Of 55 patients who got this treatment, 6% relapsed after three years.

But of 55 patients given standard MS drugs, 60% suffered a relapse.

Advances in treatments have been rapid since that trial.

Alemtuzumab, ocrelizumab, ofatumumab and cladribine have shown in studies they can reduce disease.

The £2.3million StarMS pilot will start with 200 participants and test AHSCT against these other drugs.

Rollout will be prepared for rapid expansion if approved by regulators.

Lead trial neurologist Prof Basil Sharrack, from Sheffield Teaching Hospitals NHS Foundation Trust, said: “Currently, there is no cure for multiple sclerosis but huge advances have been made in recent years.

“This could also provide us with the solid evidence we need to demonstrate AHSCT can be offered as a first-line treatment for those with the aggressive form of the condition.”

‘Journey of deterioration’
Colette Edwards, 53, a mother of two from Rotherham, was diagnosed with multiple sclerosis in 2011 after suffering with vision, coordination problems and numbness in her left hand.

The devastating diagnosis put her life and career as an occupational therapist and on hold and she was unable to do simple things like walking her dog, lifting the kettle or using a hairdryer.

Over the next five years Colette tried various treatments for her multiple sclerosis, which is the aggressive ‘relapsing-remitting’ type.

Nothing would abate the worsening relapses and damaging spasms that would impair her walking and often cause her to collapse when getting out of bed.

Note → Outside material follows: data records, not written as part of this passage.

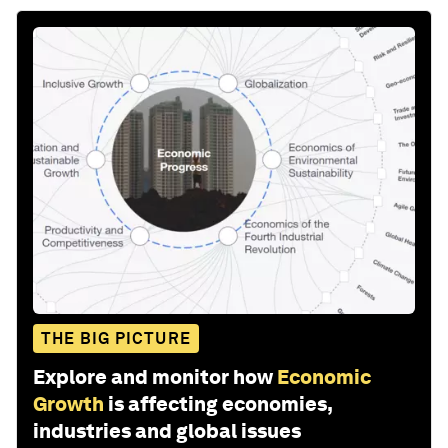
THE BIG PICTURE
Explore and monitor how
Economic
Growth
is affecting economies,
industries and global issues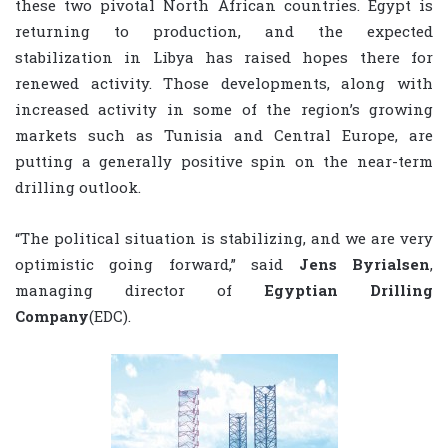
these two pivotal North African countries. Egypt is
returning to production, and the expected
stabilization in Libya has raised hopes there for
renewed activity. Those developments, along with
increased activity in some of the region’s growing
markets such as Tunisia and Central Europe, are
putting a generally positive spin on the near-term
drilling outlook.
“The political situation is stabilizing, and we are very
optimistic going forward,” said
Jens Byrialsen
,
managing director of
Egyptian Drilling
Company
(EDC).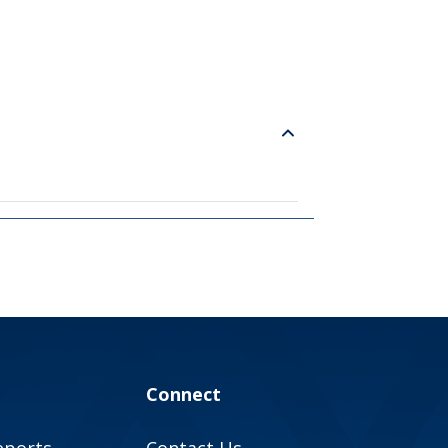
Connect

Keeping her job proved challenging as she became unable to drive and struggled to write and type.

She said: “I knew I was going down a journey of deterioration. In my mind I was always thinking ‘Would I need a scooter or a wheelchair for work?’ and ‘How would I manage in the future as my condition deteriorated?’.”

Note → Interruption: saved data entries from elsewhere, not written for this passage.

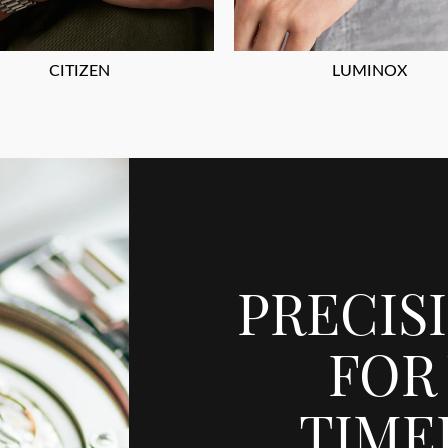
CITIZEN
LUMINOX
PRECIS
FOR
TIME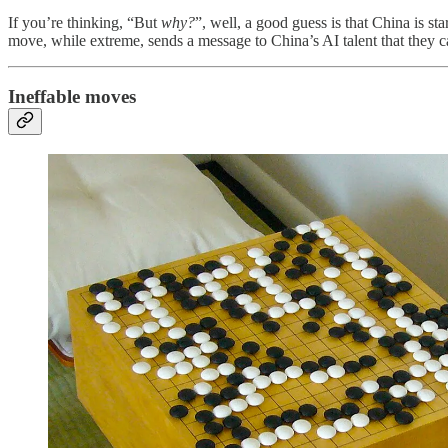
If you’re thinking, “But
why?
”, well, a good guess is that China is sta
move, while extreme, sends a message to China’s AI talent that they ca
Ineffable moves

In April 2016 Colette’s life was transformed by an autologous stem cell transplant at Sheffield Teaching Hospitals NHS Foundation Trust as part of the landmark MIST trial.

Six years on, Colette remains relapse-free and has fulfilled her dream to move to the countryside with her new husband Mark.

She said: “Thankfully I have not experienced any relapses since HSCT treatment, which continues to give me security and assurance that my condition is in a state of prolonged remission.

“My husband and I are now married, and we have fulfilled our dream of living in the countryside having moved to a village in West Yorkshire in 2020.

“I started doing a PhD in 2018, and I am able to do all the things I wanted to do with my family. I can now contemplate a future without progressing disability.

“I no longer live with the anxiety of waiting for the next episode of MS to take my independence away.”